James believed that unless such a moral equivalent of war was established via a program of national conscription, war would continue to have its way. But he concluded his talk on an optimistic note:
I have no serious doubt that the ordinary prides and shames of social man, once developed to a certain intensity, are capable of organizing such a moral equivalent as I have sketched. It is but a question of time, of skillful propagandism, and of opinion-making men seizing historic opportunities.
One wonders if James would have remained so optimistic had he lived to see World War I. He died a few years before it began. I asked my students this question and others related to James’s text, which I assigned for a class I am teaching this semester on visions of perpetual peace. Most of them seemed to think that only war could provide the conditions for the kind of solidarity that James valued; there was no “moral equivalent” to war. I imagine that such a perspective is a common one. But if we truly believe that the country is on the brink of a civil war or a fascist takeover, then a drastic plan of action is needed. We cannot wait for a war to solve our problems for us.

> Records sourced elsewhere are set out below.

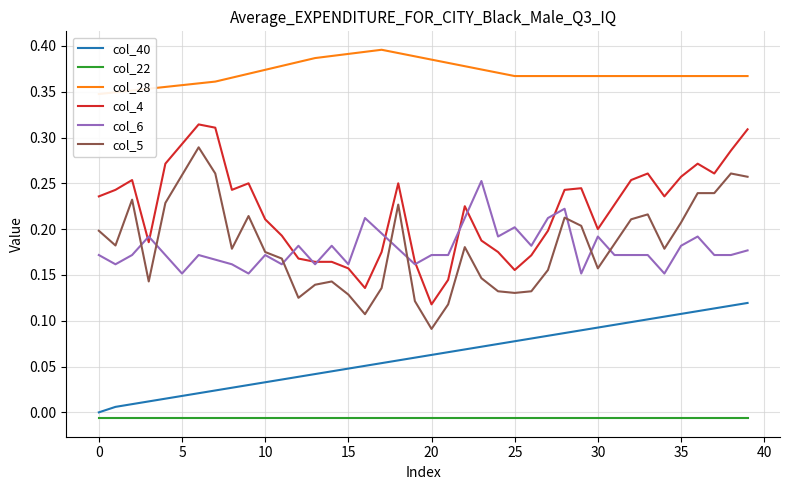

Reading right to left, extract all data points from this chart.

col_40: 0.1	0.1	0.1	0.1	0.1	0.1	0.1	0.1	0.1	0.1	0.1	0.1	0.1	0.1	0.1	0.1	0.1	0.1	0.1	0.1	0.1	0.1	0.1	0.1	0.0	0.0	0.0	0.0	0.0	0.0	0.0	0.0	0.0	0.0	0.0	0.0	0.0	0.0	0.0	0.0
col_22: -0.0	-0.0	-0.0	-0.0	-0.0	-0.0	-0.0	-0.0	-0.0	-0.0	-0.0	-0.0	-0.0	-0.0	-0.0	-0.0	-0.0	-0.0	-0.0	-0.0	-0.0	-0.0	-0.0	-0.0	-0.0	-0.0	-0.0	-0.0	-0.0	-0.0	-0.0	-0.0	-0.0	-0.0	-0.0	-0.0	-0.0	-0.0	-0.0	-0.0
col_28: 0.4	0.4	0.4	0.4	0.4	0.4	0.4	0.4	0.4	0.4	0.4	0.4	0.4	0.4	0.4	0.4	0.4	0.4	0.4	0.4	0.4	0.4	0.4	0.4	0.4	0.4	0.4	0.4	0.4	0.4	0.4	0.4	0.4	0.4	0.4	0.4	0.4	0.4	0.3	0.3
col_4: 0.3	0.3	0.3	0.3	0.3	0.2	0.3	0.3	0.2	0.2	0.2	0.2	0.2	0.2	0.2	0.2	0.2	0.2	0.1	0.1	0.2	0.2	0.2	0.1	0.2	0.2	0.2	0.2	0.2	0.2	0.2	0.2	0.3	0.3	0.3	0.3	0.2	0.3	0.2	0.2
col_6: 0.2	0.2	0.2	0.2	0.2	0.2	0.2	0.2	0.2	0.2	0.2	0.2	0.2	0.2	0.2	0.2	0.3	0.2	0.2	0.2	0.2	0.2	0.2	0.2	0.2	0.2	0.2	0.2	0.2	0.2	0.2	0.2	0.2	0.2	0.2	0.2	0.2	0.2	0.2	0.2
col_5: 0.3	0.3	0.2	0.2	0.2	0.2	0.2	0.2	0.2	0.2	0.2	0.2	0.2	0.1	0.1	0.1	0.1	0.2	0.1	0.1	0.1	0.2	0.1	0.1	0.1	0.1	0.1	0.1	0.2	0.2	0.2	0.2	0.3	0.3	0.3	0.2	0.1	0.2	0.2	0.2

Unlike the technocratic abundance agenda, which has been the most discussed vision for the future of the Democratic party since Trump’s return to the White House, something like what James is suggesting—a compulsory nonmilitary conscription program in which the children of both the rich and poor would spend part of their youth serving the community—would be a thoroughly democratic way to address inequality and rechannel the energies that feed the war machine. If we truly want to end “forever wars,” we have to recognize, as James did, that they are inseparable from social conflict and division at home.